→ **TASK STATEMENT**
Wherever the word "VariableTok" occurs in the listing, copy the whole line.

→ **RECORDS SUPPLIED**
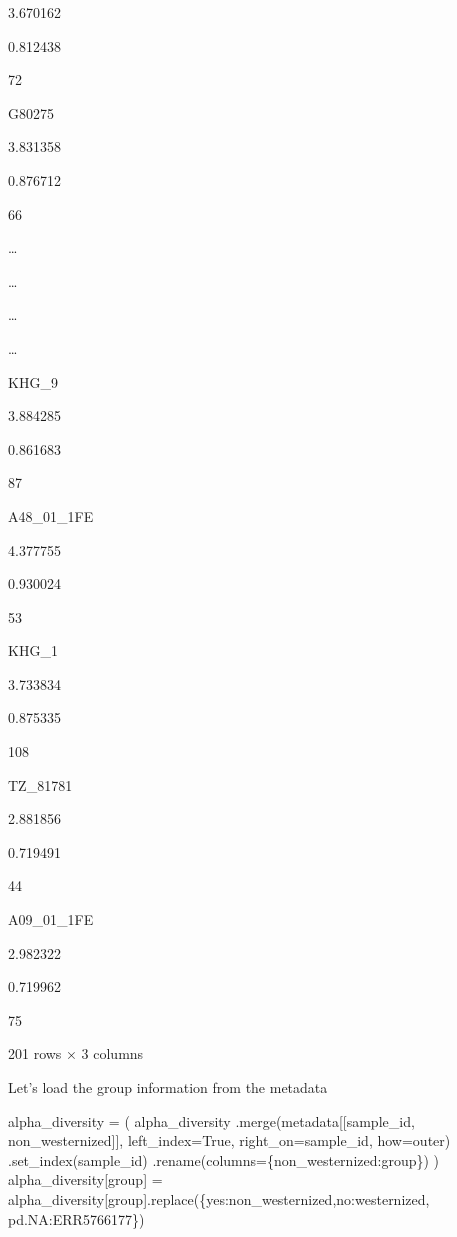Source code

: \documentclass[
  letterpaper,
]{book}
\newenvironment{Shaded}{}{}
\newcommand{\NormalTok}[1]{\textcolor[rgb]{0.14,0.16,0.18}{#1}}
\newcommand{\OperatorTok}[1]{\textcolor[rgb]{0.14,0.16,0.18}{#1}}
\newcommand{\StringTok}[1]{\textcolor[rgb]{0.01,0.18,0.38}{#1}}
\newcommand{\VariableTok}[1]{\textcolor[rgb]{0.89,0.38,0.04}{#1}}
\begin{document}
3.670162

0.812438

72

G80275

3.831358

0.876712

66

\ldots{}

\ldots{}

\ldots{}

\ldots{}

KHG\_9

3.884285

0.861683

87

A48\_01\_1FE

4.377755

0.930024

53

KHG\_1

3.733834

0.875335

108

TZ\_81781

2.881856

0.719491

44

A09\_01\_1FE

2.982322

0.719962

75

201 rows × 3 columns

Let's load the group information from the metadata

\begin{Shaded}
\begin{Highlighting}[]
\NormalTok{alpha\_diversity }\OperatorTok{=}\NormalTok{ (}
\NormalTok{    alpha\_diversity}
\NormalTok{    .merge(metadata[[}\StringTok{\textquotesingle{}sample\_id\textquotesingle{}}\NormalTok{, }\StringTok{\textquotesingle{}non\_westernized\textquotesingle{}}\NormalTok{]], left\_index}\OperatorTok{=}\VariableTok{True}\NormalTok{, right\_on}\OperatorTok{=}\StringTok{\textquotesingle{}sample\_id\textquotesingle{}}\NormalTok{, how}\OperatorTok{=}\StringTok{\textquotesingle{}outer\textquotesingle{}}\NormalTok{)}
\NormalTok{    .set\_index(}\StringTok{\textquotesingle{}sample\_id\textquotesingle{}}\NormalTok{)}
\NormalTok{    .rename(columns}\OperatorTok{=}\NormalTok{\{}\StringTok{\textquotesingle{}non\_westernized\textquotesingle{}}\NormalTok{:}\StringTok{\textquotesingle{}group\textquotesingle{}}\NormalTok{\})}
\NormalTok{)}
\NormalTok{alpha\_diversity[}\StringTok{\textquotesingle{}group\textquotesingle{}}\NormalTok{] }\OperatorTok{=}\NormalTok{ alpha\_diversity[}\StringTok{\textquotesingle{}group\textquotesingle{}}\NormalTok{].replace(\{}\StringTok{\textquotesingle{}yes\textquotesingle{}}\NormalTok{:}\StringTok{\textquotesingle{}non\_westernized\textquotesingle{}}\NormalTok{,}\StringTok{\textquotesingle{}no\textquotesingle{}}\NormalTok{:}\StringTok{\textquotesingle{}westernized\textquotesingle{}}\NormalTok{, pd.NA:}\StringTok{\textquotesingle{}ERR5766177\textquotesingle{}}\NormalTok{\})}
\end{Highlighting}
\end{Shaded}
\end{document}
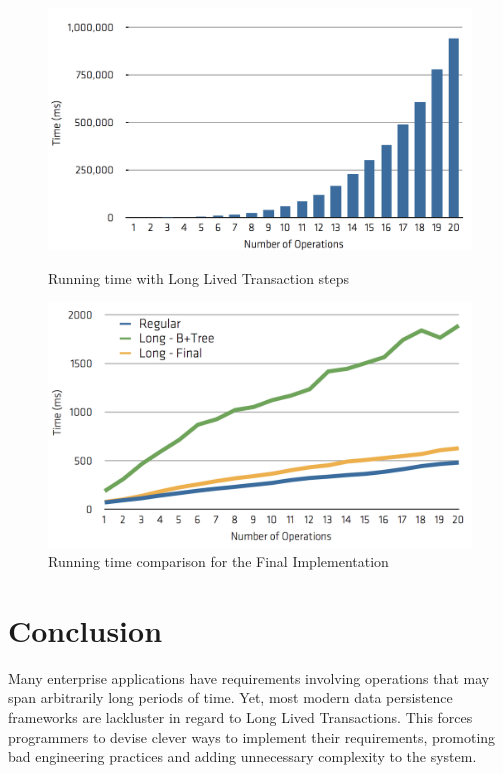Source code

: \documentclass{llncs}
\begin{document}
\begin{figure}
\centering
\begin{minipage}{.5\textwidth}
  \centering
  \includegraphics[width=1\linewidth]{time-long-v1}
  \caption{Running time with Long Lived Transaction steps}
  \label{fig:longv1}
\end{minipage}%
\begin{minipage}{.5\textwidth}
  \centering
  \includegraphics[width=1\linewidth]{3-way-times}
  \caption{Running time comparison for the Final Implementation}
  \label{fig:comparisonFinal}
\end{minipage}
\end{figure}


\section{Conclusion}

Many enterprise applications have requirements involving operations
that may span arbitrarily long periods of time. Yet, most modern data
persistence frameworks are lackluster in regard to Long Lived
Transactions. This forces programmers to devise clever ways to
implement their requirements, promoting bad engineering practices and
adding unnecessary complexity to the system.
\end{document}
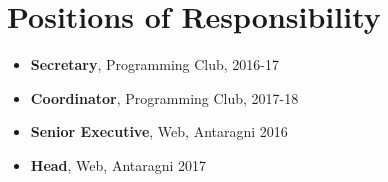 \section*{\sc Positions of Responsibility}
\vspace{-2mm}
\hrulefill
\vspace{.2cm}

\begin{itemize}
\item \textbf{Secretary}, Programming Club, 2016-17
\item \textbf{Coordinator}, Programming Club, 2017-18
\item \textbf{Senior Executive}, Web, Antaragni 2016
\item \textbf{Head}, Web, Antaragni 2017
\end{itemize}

→ **OUTPUT FOR THIS TASK**
\newcommand{\VariableTok}[1]{\textcolor[rgb]{0.89,0.38,0.04}{#1}}
\NormalTok{    .merge(metadata[[}\StringTok{\textquotesingle{}sample\_id\textquotesingle{}}\NormalTok{, }\StringTok{\textquotesingle{}non\_westernized\textquotesingle{}}\NormalTok{]], left\_index}\OperatorTok{=}\VariableTok{True}\NormalTok{, right\_on}\OperatorTok{=}\StringTok{\textquotesingle{}sample\_id\textquotesingle{}}\NormalTok{, how}\OperatorTok{=}\StringTok{\textquotesingle{}outer\textquotesingle{}}\NormalTok{)}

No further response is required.